Protection des enfants albinos : L’État met en garde
Une structure d’accueil destinée à des enfants atteints d’albinisme à Abomey-Calavi fait l’objet d’une mise en garde officielle du ministère des Affaires sociales et de la microfinance. Dans un communiqué publié ce mercredi 25 mars, les autorités ont alerté l’opinion publique sur des pratiques jugées contraires à la législation en vigueur. Cette décision fait suite à la diffusion d’une vidéo sur les réseaux sociaux évoquant cette organisation, qui a conduit les services compétents à mener des vérifications approfondies.
Les investigations menées par le Ministère des Affaires sociales ont révélé plusieurs irrégularités. Parmi celles-ci figure un appel aux dons qui ne respecte pas la réglementation applicable aux structures d’accueil et de prise en charge d’enfants vulnérables. Si le détail complet des manquements n’a pas encore été rendu public, la communication ministérielle annonce déjà l’engagement de poursuites judiciaires contre les personnes impliquées dans la gestion de cette structure.
Cette intervention intervient dans un contexte où la protection des enfants vulnérables, et particulièrement ceux atteints d’albinisme, demeure une priorité nationale au Bénin. Le cadre légal béninois encadre strictement les structures d’accueil et d’accompagnement psychosocial des enfants en situation difficile. Ces dispositions visent à garantir leur sécurité, leur développement harmonieux et le respect de leurs droits fondamentaux. Aucune initiative ne saurait se soustraire à ces exigences sans s’exposer aux sanctions prévues par la loi.
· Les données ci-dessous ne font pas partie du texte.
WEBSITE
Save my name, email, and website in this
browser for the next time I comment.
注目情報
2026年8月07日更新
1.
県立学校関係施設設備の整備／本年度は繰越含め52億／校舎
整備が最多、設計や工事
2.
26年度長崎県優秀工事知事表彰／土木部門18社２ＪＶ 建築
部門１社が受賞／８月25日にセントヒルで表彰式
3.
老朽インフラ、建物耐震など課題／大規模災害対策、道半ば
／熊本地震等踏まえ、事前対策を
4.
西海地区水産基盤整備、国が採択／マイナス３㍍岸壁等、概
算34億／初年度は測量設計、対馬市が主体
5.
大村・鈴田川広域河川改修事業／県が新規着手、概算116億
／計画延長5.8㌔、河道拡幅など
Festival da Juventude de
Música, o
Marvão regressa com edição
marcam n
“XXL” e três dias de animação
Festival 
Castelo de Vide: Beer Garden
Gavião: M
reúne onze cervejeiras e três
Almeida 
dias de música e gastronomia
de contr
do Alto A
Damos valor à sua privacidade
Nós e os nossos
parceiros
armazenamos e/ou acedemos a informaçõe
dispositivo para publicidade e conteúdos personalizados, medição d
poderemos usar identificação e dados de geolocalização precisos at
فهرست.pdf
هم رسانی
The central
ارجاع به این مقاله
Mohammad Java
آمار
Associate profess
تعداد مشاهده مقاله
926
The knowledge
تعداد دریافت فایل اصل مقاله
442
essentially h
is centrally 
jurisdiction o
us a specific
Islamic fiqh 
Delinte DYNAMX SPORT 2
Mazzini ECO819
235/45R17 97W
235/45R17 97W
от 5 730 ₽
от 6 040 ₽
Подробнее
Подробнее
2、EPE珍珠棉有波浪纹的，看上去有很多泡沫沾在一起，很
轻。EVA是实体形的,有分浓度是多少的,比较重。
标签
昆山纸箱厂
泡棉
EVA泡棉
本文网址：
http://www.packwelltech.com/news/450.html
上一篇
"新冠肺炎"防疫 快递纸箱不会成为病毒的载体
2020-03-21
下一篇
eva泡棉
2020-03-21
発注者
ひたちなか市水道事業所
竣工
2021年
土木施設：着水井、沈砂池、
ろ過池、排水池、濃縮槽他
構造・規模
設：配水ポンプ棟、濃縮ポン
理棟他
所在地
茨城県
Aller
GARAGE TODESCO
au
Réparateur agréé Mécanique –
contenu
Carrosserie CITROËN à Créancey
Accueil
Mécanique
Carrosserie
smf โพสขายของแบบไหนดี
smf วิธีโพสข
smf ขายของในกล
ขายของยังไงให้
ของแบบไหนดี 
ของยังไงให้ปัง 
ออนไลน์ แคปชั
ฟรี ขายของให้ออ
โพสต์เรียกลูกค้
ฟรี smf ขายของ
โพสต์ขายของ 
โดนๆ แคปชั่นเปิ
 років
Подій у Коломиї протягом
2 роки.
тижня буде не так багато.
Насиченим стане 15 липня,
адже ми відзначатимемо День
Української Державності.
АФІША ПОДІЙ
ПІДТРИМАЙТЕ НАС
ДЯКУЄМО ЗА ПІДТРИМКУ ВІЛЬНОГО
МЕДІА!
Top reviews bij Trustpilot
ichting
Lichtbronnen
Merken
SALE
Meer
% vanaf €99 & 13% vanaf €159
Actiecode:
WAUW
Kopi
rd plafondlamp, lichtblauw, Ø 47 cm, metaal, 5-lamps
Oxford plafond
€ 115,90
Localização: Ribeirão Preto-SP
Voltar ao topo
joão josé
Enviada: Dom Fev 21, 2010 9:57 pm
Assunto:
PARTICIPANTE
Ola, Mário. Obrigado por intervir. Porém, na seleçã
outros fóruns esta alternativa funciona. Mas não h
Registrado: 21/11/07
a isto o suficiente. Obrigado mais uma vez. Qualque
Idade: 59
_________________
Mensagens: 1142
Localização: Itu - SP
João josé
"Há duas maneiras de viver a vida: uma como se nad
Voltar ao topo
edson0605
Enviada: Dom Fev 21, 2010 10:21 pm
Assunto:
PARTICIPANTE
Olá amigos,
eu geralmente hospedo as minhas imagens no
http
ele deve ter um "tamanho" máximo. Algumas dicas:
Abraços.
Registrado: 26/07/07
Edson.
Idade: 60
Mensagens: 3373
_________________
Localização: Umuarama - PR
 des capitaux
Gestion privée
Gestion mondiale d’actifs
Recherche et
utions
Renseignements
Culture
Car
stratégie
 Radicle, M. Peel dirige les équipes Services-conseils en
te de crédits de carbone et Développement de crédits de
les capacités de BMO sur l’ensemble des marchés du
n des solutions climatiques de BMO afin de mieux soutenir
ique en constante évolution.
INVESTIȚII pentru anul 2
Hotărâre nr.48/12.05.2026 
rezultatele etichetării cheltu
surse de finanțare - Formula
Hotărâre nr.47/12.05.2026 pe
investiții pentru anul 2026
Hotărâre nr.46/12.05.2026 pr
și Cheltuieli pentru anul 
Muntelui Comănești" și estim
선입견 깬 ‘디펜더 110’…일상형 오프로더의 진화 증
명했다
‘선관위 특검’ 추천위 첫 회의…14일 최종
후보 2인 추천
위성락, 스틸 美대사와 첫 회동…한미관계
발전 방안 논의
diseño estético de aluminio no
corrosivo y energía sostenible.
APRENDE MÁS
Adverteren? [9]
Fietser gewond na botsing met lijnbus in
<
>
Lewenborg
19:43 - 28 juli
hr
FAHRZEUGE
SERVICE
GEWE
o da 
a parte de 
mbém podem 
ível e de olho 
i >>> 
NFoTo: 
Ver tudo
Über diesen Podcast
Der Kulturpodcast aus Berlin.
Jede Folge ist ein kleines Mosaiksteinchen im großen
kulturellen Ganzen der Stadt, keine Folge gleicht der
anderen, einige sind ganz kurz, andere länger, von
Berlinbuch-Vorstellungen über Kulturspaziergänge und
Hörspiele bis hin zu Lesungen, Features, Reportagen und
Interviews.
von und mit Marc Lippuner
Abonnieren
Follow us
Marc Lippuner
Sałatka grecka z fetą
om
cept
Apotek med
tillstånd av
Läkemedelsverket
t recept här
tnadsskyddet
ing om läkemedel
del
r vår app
L’action du ministère des Affaires sociales rappelle avec force que toute initiative de prise en charge, aussi louable soit elle dans son intention, doit impérativement s’inscrire dans un cadre juridique clair. La transparence et la responsabilité ne sont pas des options, ce sont des obligations pour quiconque souhaite accompagner des enfants en situation de vulnérabilité. Les appels à la générosité publique, en particulier, doivent respecter des règles précises afin d’éviter toute exploitation ou dérive.
Alors que les autorités annoncent des démarches judiciaires, les associations de défense des droits des enfants et les acteurs de la société civile saluent cette fermeté. Ils estiment toutefois que le renforcement de la supervision et de l’encadrement des structures d’accueil demeure essentiel pour éviter ce type de dérives. La protection des enfants, quel que soit leur profil ou leur situation médicale, exige une vigilance constante de la part des pouvoirs publics et une mobilisation de tous les acteurs concernés.